#### [About this task]
If the records include pictures, omit them and set down everything else verbatim.

Start of Block

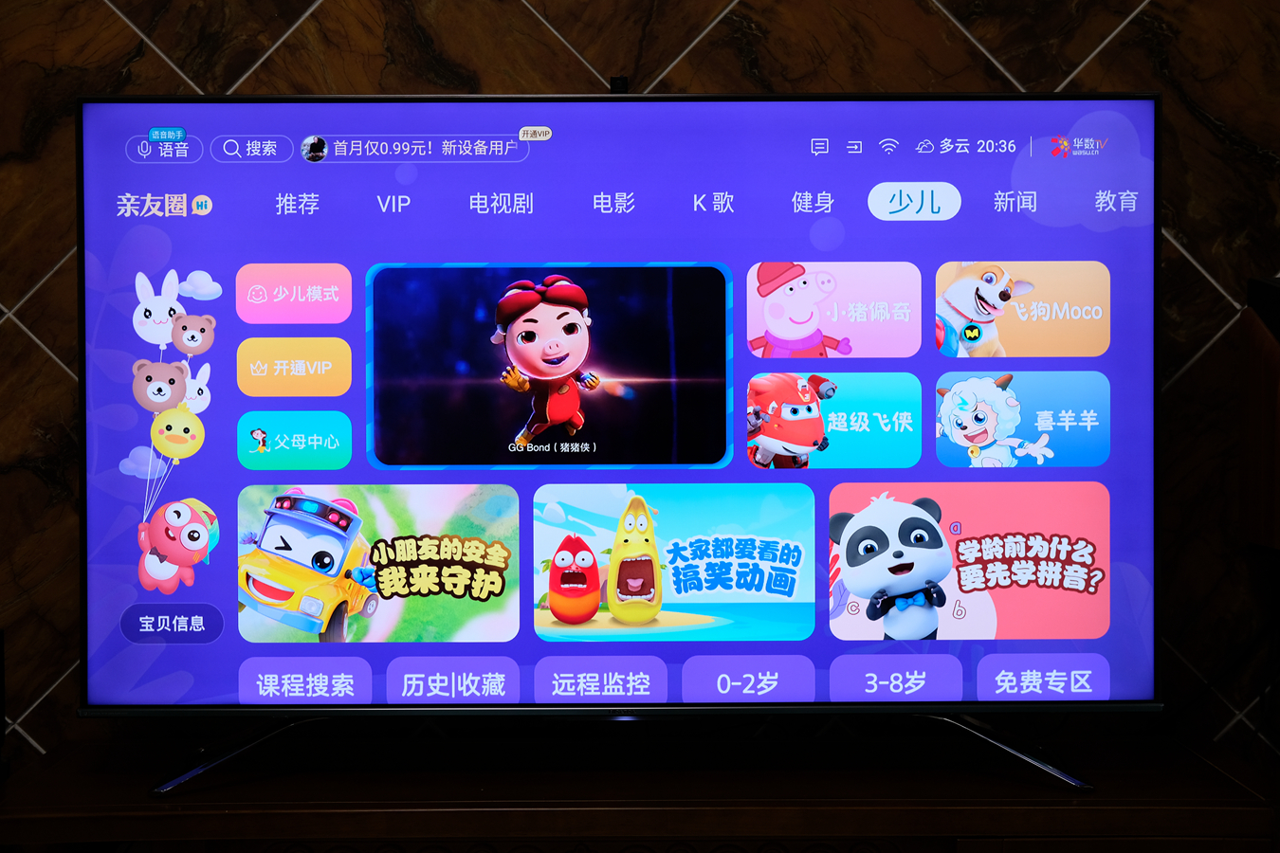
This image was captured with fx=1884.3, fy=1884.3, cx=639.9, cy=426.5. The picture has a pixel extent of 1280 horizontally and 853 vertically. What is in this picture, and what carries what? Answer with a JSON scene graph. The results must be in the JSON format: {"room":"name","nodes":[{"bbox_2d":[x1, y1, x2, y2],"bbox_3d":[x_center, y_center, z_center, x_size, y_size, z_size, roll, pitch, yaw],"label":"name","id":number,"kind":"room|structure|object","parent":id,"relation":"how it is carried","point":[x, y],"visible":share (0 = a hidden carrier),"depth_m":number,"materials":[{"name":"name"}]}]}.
{"room":"living room","nodes":[
{"label":"living room","id":0,"kind":"room"},
{"bbox_2d":[0,0,1279,776],"bbox_3d":[-0.193,-0.221,2.965,4.981,2.779,0.157,0,2,-1],"label":"wall","id":1,"kind":"structure","parent":0,"point":[1093,68],"depth_m":2.90,"materials":[{"name":"brown tile"}]},
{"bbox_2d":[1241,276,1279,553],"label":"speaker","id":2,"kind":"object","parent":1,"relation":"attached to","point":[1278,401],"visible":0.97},
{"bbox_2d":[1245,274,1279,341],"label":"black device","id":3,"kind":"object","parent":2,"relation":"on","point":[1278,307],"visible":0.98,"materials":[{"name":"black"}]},
{"label":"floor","id":4,"kind":"structure","parent":0,"visible":0},
{"bbox_2d":[0,728,1279,852],"bbox_3d":[-0.009,0.805,2.648,1.772,0.638,0.446,0,2,-1],"label":"wooden cabinet","id":5,"kind":"object","parent":4,"relation":"on","point":[447,787],"visible":0.87,"depth_m":2.52,"materials":[{"name":"brown wood"}]},
{"bbox_2d":[76,91,1163,782],"bbox_3d":[-0.013,0.016,2.659,1.492,0.957,0.304,0,2,-1],"label":"television","id":6,"kind":"object","parent":5,"relation":"on","point":[820,361],"visible":0.99,"depth_m":2.62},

End of Block

#### [Solution]
This image was captured with fx=1884.3, fy=1884.3, cx=639.9, cy=426.5. The picture has a pixel extent of 1280 horizontally and 853 vertically. What is in this picture, and what carries what? Answer with a JSON scene graph. The results must be in the JSON format: {"room":"name","nodes":[{"bbox_2d":[x1, y1, x2, y2],"bbox_3d":[x_center, y_center, z_center, x_size, y_size, z_size, roll, pitch, yaw],"label":"name","id":number,"kind":"room|structure|object","parent":id,"relation":"how it is carried","point":[x, y],"visible":share (0 = a hidden carrier),"depth_m":number,"materials":[{"name":"name"}]}]}.
{"room":"living room","nodes":[
{"label":"living room","id":0,"kind":"room"},
{"bbox_2d":[0,0,1279,776],"bbox_3d":[-0.193,-0.221,2.965,4.981,2.779,0.157,0,2,-1],"label":"wall","id":1,"kind":"structure","parent":0,"point":[1093,68],"depth_m":2.90,"materials":[{"name":"brown tile"}]},
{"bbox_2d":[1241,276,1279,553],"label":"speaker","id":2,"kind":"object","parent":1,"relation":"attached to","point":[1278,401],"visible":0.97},
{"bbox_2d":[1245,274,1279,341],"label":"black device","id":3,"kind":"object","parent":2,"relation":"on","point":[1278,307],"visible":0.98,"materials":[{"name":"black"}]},
{"label":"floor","id":4,"kind":"structure","parent":0,"visible":0},
{"bbox_2d":[0,728,1279,852],"bbox_3d":[-0.009,0.805,2.648,1.772,0.638,0.446,0,2,-1],"label":"wooden cabinet","id":5,"kind":"object","parent":4,"relation":"on","point":[447,787],"visible":0.87,"depth_m":2.52,"materials":[{"name":"brown wood"}]},
{"bbox_2d":[76,91,1163,782],"bbox_3d":[-0.013,0.016,2.659,1.492,0.957,0.304,0,2,-1],"label":"television","id":6,"kind":"object","parent":5,"relation":"on","point":[820,361],"visible":0.99,"depth_m":2.62},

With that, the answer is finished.